Inspired by the famous Girl Detective, the members of the Olentangy Heights Girls’ Detective Society, affectionately known as the Nosy Parkers, spent their formative years studying criminology, codes, and capers. Unfortunately, opportunities to put their unique skills to work were thin on the ground in the post-war boom of their little corner of suburbia and they eventually grew up to pursue more sensible careers. Until…
Heather Munro’s youthful devotion to The Girl Detective led to a passion for digging around in history. Now pursuing her Master’s Degree in Celtic Studies, Heather must balance exploring Edinburgh with her determination to excel in her all–male classes at the University. Unfortunately, on her first night working in the Archives room, she discovers the dead body of a visiting professor, the same would-be lothario she’d hoped never to see again.
As clues come to light, it’s clear someone hopes to frame Heather for the murder. Besides her quirky landlady, whom can she trust? How can she clear her name? The police and the American Consul have plenty of suspects, but only two seem to have both motive and opportunity: Heather and the quiet Scottish historian she longs to trust.
Tuesday morning crept in on foggy feet.
Heather paused in Mrs. K’s front doorway, poking through the coins in her change purse, hoping she had the right amount for the bus. As she reached behind her for the doorknob, a movement caught her eye. At the end of the short walkway, past the gate, two men in dark overcoats stood next to a black limousine—the largest car she’d seen since arriving.

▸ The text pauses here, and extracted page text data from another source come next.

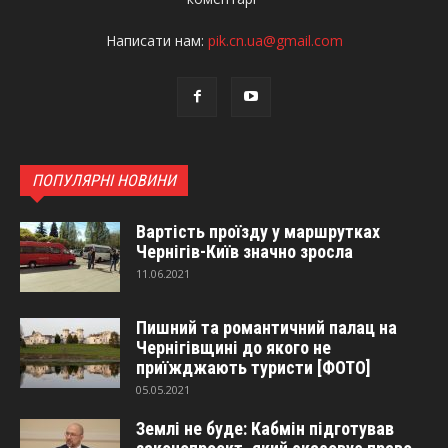
Написати нам:
pik.cn.ua@gmail.com
ПОПУЛЯРНІ НОВИНИ
Вартість проїзду у маршрутках
Чернігів-Київ значно зросла
11.06.2021
Пишний та романтичний палац на
Чернігівщині до якого не
приїжджають туристи [ФОТО]
05.05.2021
Землі не буде: Кабмін підготував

Being alone in the house or walking alone to the bus had never bothered her before because she was careful. And she stayed out of trouble, murder inquiries not withstanding. At that moment, every instinct screamed that those men were up to no good. Forcing herself to stay calm, she stepped back inside and shut the door, even though slamming it was her preference. With the locks fixed, she peered out the sidelight window, hoping they’d left. No such luck. They were watching her.

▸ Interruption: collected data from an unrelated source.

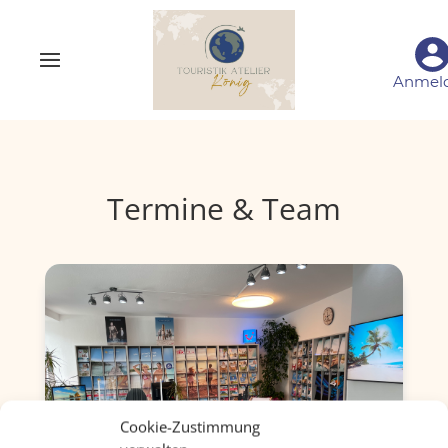
Anmel
Termine & Team
Cookie-Zustimmung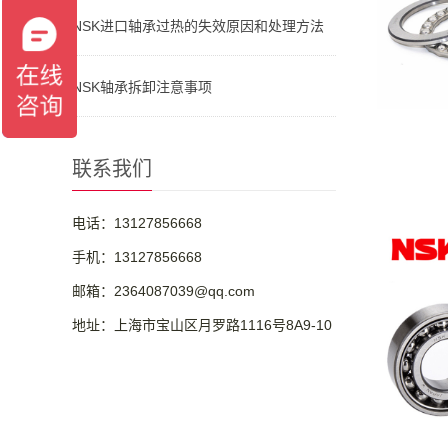
NSK进口轴承过热的失效原因和处理方法
NSK轴承拆卸注意事项
联系我们
电话：13127856668
手机：13127856668
邮箱：2364087039@qq.com
地址：上海市宝山区月罗路1116号8A9-10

No, not just watching. One of them opened the gate on their way to the house. The flesh along Heather’s spine tingled. Mrs. Kintyre had gone for a cuppa with her friend on the next street. In the Hitchcock movies, the heroine would scream. But Heather was just a history major having a bad week, and there was no one around to hear her.
She’d had enough drama for the week, thank-you-very-much, and, full of empty bravado, swung the door wide. “Who are you?”
About the Author:
Debra E. Marvin tries not to run too far from real life but the imagination born out of being an only child has a powerful draw. Besides, the voices in her head tend to agree with all the sensible things she says. She’d like to live a wee bit closer to her grandchildren, but is thankful that God is in control, that He chooses to bless us despite ourselves and that He has a sense of humor.
Other than writing light-hearted romances and gritty gothics, she has rather normal obsessions such as fabric, peanut butter, vacations, British dramas, and whatever mystery series she’s currently stuck on.